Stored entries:
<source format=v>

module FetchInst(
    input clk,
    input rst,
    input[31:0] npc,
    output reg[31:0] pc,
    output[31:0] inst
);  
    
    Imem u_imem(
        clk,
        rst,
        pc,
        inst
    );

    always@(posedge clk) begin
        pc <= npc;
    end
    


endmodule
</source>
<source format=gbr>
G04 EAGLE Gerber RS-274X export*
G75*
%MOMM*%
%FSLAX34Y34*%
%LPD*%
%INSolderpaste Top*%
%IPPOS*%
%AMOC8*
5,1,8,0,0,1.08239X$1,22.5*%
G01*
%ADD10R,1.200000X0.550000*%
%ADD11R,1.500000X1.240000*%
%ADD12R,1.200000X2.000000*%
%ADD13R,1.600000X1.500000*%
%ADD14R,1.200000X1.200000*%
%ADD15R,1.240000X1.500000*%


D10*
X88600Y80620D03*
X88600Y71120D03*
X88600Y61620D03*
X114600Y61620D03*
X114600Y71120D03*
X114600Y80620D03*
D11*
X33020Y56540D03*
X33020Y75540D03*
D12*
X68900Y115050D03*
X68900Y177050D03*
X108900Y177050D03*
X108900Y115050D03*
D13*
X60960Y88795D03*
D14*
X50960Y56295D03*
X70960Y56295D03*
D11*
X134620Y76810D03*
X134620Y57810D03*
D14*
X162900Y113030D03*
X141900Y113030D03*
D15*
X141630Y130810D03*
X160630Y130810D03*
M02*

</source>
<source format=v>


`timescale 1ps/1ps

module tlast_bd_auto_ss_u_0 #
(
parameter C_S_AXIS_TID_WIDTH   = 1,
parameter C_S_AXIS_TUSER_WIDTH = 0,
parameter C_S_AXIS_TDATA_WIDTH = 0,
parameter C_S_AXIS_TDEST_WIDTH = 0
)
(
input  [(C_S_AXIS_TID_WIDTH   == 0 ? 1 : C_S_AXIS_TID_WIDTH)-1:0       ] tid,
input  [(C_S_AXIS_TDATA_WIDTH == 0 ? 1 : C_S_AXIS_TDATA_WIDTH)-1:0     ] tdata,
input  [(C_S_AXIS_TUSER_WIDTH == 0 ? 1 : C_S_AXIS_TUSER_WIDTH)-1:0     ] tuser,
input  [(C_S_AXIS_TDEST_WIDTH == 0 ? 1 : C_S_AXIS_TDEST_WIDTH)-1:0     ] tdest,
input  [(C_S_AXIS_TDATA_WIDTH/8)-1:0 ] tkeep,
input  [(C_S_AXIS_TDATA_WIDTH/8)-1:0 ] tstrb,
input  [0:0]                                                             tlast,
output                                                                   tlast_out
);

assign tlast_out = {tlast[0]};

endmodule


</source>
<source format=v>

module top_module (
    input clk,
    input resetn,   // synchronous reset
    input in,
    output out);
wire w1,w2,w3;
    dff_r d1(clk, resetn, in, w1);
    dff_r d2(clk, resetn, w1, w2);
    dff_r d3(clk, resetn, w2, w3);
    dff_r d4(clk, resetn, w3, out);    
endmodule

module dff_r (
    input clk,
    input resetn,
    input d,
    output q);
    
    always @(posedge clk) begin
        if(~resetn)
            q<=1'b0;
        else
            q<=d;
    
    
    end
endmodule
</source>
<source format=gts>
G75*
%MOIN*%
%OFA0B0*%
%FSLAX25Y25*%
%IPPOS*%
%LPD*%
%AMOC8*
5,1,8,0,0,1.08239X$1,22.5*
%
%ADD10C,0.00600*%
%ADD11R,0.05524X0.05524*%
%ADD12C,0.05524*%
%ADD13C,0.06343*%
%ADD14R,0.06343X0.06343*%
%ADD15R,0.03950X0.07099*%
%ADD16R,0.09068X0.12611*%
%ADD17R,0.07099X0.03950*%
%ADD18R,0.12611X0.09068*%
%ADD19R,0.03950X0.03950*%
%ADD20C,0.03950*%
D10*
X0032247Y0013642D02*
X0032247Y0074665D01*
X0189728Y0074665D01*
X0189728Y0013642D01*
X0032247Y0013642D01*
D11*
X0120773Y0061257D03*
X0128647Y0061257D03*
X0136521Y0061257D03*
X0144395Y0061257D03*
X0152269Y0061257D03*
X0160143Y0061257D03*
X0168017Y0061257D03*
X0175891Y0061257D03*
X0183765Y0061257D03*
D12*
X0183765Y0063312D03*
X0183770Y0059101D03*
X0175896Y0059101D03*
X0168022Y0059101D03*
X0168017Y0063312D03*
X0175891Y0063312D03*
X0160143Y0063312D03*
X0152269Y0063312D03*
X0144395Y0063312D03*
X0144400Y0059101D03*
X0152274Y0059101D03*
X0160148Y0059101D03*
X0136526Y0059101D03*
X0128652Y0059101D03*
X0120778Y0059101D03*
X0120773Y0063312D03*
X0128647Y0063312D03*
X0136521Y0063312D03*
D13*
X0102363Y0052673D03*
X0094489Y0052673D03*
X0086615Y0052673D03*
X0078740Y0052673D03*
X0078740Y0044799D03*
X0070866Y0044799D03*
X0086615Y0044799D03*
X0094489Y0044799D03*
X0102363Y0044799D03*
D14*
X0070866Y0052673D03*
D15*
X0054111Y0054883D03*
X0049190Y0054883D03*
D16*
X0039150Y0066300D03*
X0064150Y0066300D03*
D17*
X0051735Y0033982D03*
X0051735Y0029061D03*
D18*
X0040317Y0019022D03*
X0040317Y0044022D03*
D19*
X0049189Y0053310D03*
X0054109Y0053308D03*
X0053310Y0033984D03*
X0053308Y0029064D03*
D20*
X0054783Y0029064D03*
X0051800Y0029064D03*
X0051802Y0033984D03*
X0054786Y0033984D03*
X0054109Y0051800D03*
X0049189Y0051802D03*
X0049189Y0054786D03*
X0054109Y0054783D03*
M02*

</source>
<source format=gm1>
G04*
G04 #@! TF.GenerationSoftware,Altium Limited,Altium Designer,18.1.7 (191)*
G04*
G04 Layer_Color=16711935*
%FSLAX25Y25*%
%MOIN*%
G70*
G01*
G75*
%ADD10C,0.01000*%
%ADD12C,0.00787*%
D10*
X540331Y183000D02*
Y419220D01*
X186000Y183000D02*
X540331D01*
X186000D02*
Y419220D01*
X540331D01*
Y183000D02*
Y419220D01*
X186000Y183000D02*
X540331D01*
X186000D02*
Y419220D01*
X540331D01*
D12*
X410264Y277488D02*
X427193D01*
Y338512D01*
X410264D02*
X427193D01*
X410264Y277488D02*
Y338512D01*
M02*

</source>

==

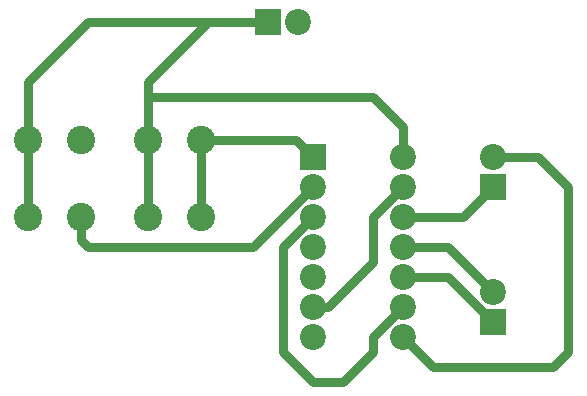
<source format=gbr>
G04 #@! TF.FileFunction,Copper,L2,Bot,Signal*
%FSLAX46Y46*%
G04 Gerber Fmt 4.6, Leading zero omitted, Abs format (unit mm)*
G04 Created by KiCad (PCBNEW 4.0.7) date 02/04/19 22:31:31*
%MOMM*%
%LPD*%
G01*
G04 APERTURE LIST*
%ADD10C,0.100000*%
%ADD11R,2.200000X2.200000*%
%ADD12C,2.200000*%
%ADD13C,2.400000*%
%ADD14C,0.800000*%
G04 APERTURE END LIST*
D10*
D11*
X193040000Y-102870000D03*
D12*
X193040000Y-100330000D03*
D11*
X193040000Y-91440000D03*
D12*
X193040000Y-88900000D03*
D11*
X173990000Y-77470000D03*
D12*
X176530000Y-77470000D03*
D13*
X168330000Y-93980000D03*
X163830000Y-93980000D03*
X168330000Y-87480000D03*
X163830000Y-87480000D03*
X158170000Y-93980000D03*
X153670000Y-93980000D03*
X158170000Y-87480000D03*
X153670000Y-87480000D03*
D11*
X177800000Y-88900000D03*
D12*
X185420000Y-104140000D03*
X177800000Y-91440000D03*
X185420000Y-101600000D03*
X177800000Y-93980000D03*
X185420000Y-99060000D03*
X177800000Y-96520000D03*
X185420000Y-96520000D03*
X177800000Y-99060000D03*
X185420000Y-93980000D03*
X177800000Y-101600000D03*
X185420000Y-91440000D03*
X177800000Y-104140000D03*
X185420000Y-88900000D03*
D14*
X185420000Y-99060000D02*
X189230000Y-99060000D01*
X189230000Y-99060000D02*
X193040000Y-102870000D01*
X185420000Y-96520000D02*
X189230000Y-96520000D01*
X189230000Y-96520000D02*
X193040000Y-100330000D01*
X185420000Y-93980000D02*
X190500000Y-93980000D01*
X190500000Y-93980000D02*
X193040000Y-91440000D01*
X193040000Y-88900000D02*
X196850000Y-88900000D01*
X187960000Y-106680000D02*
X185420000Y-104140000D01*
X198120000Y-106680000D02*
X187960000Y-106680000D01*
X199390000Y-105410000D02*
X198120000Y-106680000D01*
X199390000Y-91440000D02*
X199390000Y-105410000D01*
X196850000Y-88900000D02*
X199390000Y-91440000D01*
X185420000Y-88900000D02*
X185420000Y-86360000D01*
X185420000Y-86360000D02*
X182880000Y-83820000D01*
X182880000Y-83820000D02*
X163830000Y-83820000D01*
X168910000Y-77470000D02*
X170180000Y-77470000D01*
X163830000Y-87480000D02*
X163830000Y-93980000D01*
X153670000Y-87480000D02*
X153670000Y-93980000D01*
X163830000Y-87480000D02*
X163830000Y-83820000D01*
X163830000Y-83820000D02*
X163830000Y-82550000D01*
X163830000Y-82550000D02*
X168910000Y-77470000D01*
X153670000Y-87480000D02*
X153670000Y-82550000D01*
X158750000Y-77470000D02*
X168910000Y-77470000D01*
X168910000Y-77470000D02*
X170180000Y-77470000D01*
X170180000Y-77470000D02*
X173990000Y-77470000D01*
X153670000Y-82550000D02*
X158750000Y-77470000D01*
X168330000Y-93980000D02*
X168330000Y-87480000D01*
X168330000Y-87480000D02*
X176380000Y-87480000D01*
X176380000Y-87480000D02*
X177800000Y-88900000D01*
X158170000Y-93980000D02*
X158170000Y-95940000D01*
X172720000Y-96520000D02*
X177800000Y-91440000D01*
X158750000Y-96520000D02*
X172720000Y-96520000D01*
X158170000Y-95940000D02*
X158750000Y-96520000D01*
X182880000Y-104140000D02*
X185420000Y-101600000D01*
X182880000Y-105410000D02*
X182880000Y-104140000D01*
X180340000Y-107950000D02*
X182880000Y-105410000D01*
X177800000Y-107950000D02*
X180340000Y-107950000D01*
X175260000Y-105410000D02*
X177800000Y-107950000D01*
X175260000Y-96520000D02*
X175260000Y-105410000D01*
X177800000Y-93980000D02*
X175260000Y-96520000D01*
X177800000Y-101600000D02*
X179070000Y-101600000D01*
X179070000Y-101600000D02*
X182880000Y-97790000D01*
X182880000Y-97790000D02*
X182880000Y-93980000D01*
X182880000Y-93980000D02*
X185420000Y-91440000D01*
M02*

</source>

REQUIRED WORK: In the entries above, please find the line with "X163830000Y-82550000D01*" and the line with "X176380000Y-87480000D02*", then write out exactly those two lines and every line between them, and nothing more.

SOLUTION TO THE PROBLEM:
X163830000Y-82550000D01*
X163830000Y-82550000D02*
X168910000Y-77470000D01*
X153670000Y-87480000D02*
X153670000Y-82550000D01*
X158750000Y-77470000D02*
X168910000Y-77470000D01*
X168910000Y-77470000D02*
X170180000Y-77470000D01*
X170180000Y-77470000D02*
X173990000Y-77470000D01*
X153670000Y-82550000D02*
X158750000Y-77470000D01*
X168330000Y-93980000D02*
X168330000Y-87480000D01*
X168330000Y-87480000D02*
X176380000Y-87480000D01*
X176380000Y-87480000D02*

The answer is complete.